* [EXERCISE INSTRUCTIONS]:
**A)** Edit the portion of the rotary swaging review between "4) How the friction" and "curves looks like?", inclusive, so that "surface roughness" becomes "surface texture", and write out the revised portion.
**B)** Recast the entries between the lines holding "common name: Scrawled cowfish" and "family: Coccidae", inclusive, as a Markdown table with the columns Row and Line. Give each nonblank line its own numbered row.

* [GIVEN TEXT]:
# # #

Influence of Process Fluctuations on Residual Stress Evolution in Rotary Swaging of Steel Tubes

Round 1

Reviewer 1 Report

Interesting work, however the fllowing questions arose for me:

1) It is not clear what is the material property (material model) used?

2) Also how the unloading of the material was modeled? In other words, how the material model will take into account the unloading?

3) It is not clear how the experiments for residual stress is compared with FEA?

4) How the friction coeffcienet value obtained? Is it possible it can be different for the tube during different deformation steps (because of change in surface roughness and hardening)?

5) In FAE how the loading applied? By velocity-time or acceptation time?

6) How the internal energy and dKinematic energy curves looks like?

Author Response

Dear Reviewer,

Thank You very much for your suggestions and questions to our paper. These help to improve the manuscript. We are very glad that you found our work interesting. Following changes were done:

1) It is not clear what is the material property (material model) used?

Line 106-107: “The plastic properties of the part (steel E355) were experimentally determined by tensile tests.”

Line 134-135: “The yield strength of the heat treated material is 372 MPa and the tensile strength is 536MPa.”

2) Also how the unloading of the material was modeled? In other words, how the material model will take into account the unloading?

Lines 114-116: “At the end of the dynamic explicit analysis, the dies were removed and the simulation was proceeded by a static general step to release the springback [21] to obtain the residual stress components.”

3) It is not clear how the experiments for residual stress is compared with FEA?

Line: 250-257: “This low reproducibility of the internal properties could be caused not only by the individuality of the strokes, which is also shown at the simulation results with the change of the stroke height values (SIM_Stroke), but also possibly by the sensitvity of the process to external factors such as the initial sample axial deviation or tube wall eccentricity that are common issues in mandrel-free rotary swaging. In adition, the sampling resolution of X-Ray diffraction method (XRD) was too low (about 1 mm) to reflect changes of the residual stresses in the range of the analyzed feed per stroke values (l_st < 1 mm). Thus, the fluctuations with respect to the fluctuations of the process could be seen only conditionally.”

# # #

Collected data:

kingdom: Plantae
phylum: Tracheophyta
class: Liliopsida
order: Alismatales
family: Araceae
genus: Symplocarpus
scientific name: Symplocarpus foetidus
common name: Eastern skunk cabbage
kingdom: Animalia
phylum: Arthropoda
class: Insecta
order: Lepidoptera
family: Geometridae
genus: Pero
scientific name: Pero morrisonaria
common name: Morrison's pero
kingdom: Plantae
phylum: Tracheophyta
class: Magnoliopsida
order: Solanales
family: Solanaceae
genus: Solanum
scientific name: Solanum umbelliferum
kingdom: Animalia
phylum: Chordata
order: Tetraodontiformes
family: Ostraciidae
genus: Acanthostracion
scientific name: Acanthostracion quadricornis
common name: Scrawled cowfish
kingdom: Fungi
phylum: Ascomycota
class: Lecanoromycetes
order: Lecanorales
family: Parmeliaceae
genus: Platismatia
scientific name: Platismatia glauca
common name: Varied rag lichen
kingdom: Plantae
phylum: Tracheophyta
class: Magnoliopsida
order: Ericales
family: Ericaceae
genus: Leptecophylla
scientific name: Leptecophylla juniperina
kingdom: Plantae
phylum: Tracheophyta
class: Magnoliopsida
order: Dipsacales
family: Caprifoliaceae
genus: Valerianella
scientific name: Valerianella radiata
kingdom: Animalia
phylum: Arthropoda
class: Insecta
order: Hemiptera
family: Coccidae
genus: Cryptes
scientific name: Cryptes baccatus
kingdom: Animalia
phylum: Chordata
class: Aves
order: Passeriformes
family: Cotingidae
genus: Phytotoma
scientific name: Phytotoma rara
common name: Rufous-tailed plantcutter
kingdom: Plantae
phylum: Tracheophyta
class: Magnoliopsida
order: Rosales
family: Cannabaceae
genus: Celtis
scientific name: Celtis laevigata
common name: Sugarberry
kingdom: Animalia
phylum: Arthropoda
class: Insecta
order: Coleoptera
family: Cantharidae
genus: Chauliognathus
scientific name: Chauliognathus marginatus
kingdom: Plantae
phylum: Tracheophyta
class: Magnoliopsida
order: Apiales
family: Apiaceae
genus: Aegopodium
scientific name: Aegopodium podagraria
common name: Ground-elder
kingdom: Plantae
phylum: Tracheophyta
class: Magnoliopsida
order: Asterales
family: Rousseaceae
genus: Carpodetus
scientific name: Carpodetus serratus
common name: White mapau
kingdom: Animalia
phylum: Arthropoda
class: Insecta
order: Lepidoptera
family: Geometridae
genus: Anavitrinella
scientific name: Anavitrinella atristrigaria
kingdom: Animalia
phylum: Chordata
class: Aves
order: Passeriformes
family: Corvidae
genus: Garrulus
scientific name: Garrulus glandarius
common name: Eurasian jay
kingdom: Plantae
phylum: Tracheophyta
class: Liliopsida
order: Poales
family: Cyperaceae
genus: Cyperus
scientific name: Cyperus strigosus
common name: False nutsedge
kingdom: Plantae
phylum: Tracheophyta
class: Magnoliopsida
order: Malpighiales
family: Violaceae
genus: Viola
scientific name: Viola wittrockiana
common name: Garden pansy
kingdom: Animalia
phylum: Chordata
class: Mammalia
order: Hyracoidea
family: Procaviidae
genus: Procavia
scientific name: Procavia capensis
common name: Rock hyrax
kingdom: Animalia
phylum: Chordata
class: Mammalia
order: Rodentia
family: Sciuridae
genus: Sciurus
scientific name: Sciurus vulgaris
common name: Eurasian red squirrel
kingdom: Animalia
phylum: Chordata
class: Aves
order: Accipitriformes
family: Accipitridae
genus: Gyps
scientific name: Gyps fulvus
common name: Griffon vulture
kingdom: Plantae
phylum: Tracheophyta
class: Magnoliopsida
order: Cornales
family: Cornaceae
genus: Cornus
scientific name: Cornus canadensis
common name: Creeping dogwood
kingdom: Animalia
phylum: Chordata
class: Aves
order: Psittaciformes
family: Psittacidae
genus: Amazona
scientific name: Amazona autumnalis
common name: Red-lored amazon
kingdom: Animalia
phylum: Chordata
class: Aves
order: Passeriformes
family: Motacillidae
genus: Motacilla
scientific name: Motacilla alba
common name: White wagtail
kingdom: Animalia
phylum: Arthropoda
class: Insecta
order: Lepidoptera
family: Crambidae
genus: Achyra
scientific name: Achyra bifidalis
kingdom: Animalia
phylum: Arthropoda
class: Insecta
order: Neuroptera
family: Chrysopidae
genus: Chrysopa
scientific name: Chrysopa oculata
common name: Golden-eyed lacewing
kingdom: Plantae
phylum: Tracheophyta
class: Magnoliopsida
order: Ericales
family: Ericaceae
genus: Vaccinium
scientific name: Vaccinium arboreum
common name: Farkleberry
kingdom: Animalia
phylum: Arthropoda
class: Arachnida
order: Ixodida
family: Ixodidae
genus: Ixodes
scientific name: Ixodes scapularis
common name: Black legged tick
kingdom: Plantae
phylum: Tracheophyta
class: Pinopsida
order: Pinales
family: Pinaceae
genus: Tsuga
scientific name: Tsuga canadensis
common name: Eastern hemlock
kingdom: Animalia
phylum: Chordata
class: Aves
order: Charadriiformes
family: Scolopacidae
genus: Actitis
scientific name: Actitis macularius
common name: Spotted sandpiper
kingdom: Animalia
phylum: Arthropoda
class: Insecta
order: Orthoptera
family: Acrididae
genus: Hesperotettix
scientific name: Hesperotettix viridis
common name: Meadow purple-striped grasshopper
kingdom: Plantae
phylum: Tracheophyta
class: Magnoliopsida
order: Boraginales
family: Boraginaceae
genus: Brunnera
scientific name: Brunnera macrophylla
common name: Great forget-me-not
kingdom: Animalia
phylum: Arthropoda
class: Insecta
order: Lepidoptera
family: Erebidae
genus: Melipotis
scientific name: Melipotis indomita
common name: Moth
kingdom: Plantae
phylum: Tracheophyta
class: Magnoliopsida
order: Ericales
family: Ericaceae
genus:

# # #

* [OUTPUTS FOR THE TASKS]:
**A)**
4) How the friction coeffcienet value obtained? Is it possible it can be different for the tube during different deformation steps (because of change in surface texture and hardening)?

5) In FAE how the loading applied? By velocity-time or acceptation time?

6) How the internal energy and dKinematic energy curves looks like?

**B)**
| Row | Line |
|---|---|
| 1 | common name: Scrawled cowfish |
| 2 | kingdom: Fungi |
| 3 | phylum: Ascomycota |
| 4 | class: Lecanoromycetes |
| 5 | order: Lecanorales |
| 6 | family: Parmeliaceae |
| 7 | genus: Platismatia |
| 8 | scientific name: Platismatia glauca |
| 9 | common name: Varied rag lichen |
| 10 | kingdom: Plantae |
| 11 | phylum: Tracheophyta |
| 12 | class: Magnoliopsida |
| 13 | order: Ericales |
| 14 | family: Ericaceae |
| 15 | genus: Leptecophylla |
| 16 | scientific name: Leptecophylla juniperina |
| 17 | kingdom: Plantae |
| 18 | phylum: Tracheophyta |
| 19 | class: Magnoliopsida |
| 20 | order: Dipsacales |
| 21 | family: Caprifoliaceae |
| 22 | genus: Valerianella |
| 23 | scientific name: Valerianella radiata |
| 24 | kingdom: Animalia |
| 25 | phylum: Arthropoda |
| 26 | class: Insecta |
| 27 | order: Hemiptera |
| 28 | family: Coccidae |